▶ **DIRECTIONS**
Give back exactly the lines of the entries below from the line with "101 248 1159" to the line with "509 333 79.3", inclusive, and only those.

▶ **MATERIAL FOR THE TASK**

__________________________________________________

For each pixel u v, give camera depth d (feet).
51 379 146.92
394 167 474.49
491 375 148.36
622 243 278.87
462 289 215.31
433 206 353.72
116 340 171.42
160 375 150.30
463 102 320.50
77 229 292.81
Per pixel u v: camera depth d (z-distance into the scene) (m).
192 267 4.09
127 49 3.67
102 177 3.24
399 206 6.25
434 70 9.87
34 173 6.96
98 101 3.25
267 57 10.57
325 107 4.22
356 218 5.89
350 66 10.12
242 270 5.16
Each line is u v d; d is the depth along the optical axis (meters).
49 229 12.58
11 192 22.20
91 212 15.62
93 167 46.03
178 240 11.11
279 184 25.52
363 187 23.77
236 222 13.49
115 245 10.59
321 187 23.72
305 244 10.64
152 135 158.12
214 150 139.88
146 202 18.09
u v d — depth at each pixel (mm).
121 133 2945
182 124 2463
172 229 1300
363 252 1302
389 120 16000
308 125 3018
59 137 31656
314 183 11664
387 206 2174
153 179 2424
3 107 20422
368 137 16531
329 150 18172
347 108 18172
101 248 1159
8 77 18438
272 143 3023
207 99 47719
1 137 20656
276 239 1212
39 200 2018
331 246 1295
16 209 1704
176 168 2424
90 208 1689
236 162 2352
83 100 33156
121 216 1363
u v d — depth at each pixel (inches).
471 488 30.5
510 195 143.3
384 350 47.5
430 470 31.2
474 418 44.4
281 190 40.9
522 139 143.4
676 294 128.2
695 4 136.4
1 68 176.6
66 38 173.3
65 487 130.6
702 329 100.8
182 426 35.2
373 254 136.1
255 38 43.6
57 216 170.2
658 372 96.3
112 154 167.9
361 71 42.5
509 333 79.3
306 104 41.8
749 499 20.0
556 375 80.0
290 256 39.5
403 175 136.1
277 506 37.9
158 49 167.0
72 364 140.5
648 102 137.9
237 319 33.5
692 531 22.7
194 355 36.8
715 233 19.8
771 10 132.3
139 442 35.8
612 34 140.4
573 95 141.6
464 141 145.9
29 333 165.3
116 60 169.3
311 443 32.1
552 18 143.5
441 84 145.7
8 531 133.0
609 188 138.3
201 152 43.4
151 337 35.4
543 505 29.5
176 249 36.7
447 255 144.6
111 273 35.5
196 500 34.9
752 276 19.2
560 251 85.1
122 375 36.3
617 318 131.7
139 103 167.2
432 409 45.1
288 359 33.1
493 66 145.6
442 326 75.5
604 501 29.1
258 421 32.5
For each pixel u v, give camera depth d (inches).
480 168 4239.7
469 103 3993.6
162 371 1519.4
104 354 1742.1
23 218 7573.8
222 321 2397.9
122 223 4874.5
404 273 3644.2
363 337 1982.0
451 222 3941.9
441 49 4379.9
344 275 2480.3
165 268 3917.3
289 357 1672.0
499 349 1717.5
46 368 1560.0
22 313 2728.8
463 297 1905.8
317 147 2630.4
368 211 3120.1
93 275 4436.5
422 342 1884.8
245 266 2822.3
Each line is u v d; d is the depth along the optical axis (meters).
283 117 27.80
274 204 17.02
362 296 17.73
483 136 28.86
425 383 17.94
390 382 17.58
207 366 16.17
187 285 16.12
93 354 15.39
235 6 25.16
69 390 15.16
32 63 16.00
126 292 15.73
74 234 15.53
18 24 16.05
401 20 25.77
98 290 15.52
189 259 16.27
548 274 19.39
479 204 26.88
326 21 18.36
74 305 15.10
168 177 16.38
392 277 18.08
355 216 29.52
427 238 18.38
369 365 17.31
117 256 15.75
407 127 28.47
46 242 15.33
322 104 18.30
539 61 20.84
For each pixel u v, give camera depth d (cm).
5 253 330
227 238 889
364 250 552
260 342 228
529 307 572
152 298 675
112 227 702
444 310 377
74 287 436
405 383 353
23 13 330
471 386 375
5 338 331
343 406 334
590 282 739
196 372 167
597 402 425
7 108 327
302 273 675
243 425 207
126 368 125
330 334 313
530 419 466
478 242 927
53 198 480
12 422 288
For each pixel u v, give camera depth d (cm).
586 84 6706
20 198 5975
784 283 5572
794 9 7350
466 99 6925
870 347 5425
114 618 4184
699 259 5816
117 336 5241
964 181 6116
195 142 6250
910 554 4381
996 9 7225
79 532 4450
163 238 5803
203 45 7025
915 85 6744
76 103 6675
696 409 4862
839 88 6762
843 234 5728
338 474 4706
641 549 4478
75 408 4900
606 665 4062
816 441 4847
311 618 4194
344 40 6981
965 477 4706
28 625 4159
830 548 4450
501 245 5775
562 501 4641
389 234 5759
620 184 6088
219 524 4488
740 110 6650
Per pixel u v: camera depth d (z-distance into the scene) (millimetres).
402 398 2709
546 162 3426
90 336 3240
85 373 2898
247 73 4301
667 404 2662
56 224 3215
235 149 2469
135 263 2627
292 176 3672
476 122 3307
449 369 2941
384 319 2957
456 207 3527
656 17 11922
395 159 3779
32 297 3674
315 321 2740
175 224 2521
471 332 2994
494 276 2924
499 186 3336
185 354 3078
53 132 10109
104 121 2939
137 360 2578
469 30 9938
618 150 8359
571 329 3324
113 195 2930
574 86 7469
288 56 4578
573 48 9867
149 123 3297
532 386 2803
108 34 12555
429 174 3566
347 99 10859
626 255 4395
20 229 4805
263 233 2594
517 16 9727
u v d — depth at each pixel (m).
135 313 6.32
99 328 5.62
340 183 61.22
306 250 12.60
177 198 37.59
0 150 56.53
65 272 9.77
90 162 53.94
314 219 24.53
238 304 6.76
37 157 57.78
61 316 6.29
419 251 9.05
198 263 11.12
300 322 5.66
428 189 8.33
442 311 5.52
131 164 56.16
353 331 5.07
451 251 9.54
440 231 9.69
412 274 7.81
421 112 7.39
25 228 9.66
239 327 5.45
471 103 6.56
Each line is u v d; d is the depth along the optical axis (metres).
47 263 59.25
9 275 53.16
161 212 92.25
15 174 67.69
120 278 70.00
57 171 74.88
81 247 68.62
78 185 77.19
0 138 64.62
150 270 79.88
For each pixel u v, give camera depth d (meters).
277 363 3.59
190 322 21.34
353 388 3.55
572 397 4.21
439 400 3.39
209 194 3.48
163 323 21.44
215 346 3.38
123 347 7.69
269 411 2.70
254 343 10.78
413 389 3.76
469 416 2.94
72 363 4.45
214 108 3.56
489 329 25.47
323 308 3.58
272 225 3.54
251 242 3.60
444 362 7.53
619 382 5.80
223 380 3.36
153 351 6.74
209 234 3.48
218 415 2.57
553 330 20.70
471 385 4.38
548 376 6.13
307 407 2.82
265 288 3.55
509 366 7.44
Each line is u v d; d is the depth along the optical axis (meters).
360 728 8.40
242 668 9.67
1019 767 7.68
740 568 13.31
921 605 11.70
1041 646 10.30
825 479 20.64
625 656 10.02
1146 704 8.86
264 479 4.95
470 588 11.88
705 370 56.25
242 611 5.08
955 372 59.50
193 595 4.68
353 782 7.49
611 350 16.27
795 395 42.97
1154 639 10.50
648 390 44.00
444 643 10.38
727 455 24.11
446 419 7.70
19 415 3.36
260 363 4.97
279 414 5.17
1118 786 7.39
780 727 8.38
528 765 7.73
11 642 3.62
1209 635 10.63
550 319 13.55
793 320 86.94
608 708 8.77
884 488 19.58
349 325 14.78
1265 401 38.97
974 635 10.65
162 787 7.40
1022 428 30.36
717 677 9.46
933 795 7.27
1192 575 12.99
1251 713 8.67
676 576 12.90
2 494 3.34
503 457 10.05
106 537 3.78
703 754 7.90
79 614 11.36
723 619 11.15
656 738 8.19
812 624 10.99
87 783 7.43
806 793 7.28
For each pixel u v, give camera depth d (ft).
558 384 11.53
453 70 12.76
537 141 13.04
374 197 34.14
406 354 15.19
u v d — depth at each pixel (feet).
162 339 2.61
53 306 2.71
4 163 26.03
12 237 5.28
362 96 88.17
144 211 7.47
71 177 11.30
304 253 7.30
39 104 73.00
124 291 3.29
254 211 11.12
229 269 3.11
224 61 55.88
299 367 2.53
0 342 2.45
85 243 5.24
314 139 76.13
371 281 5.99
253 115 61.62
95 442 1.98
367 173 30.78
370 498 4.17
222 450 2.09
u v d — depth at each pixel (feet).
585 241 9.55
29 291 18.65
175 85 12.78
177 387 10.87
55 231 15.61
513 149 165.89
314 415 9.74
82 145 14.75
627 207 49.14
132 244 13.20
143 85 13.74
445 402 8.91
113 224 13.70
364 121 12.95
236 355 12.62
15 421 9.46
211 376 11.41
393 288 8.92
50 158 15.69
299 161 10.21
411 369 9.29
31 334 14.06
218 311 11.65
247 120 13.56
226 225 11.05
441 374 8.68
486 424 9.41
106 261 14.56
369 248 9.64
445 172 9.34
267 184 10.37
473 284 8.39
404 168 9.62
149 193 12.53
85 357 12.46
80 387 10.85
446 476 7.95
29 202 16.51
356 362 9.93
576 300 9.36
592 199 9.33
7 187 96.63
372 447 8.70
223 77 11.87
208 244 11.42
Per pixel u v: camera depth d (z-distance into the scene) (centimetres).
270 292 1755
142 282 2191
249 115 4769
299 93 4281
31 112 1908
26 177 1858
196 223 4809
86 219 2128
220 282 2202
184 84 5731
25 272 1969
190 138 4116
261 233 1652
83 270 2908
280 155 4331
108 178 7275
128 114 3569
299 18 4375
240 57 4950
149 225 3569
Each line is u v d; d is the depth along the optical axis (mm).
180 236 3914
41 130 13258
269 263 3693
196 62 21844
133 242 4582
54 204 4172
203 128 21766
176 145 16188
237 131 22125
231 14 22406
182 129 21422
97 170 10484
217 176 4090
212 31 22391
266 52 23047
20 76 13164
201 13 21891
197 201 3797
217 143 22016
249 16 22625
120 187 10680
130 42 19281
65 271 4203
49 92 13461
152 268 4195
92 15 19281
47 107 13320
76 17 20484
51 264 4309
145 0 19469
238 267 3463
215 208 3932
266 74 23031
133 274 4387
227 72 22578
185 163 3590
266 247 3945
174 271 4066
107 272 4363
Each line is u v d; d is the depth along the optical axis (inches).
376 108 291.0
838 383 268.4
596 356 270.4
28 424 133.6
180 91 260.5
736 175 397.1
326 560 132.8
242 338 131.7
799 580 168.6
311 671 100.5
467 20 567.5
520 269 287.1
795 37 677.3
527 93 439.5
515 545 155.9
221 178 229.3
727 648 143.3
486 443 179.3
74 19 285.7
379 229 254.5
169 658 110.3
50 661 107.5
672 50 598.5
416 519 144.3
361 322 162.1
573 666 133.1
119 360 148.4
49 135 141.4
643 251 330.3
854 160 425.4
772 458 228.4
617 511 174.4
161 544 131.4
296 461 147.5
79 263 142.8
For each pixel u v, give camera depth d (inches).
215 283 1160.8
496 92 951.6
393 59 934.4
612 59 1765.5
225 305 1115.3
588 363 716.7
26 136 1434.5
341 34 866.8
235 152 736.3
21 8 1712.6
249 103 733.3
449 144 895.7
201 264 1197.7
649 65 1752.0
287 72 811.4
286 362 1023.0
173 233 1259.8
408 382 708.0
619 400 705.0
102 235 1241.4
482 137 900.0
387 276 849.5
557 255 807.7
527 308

__________________________________________________

▶ **ANSWER BELOW**
101 248 1159
8 77 18438
272 143 3023
207 99 47719
1 137 20656
276 239 1212
39 200 2018
331 246 1295
16 209 1704
176 168 2424
90 208 1689
236 162 2352
83 100 33156
121 216 1363
u v d — depth at each pixel (inches).
471 488 30.5
510 195 143.3
384 350 47.5
430 470 31.2
474 418 44.4
281 190 40.9
522 139 143.4
676 294 128.2
695 4 136.4
1 68 176.6
66 38 173.3
65 487 130.6
702 329 100.8
182 426 35.2
373 254 136.1
255 38 43.6
57 216 170.2
658 372 96.3
112 154 167.9
361 71 42.5
509 333 79.3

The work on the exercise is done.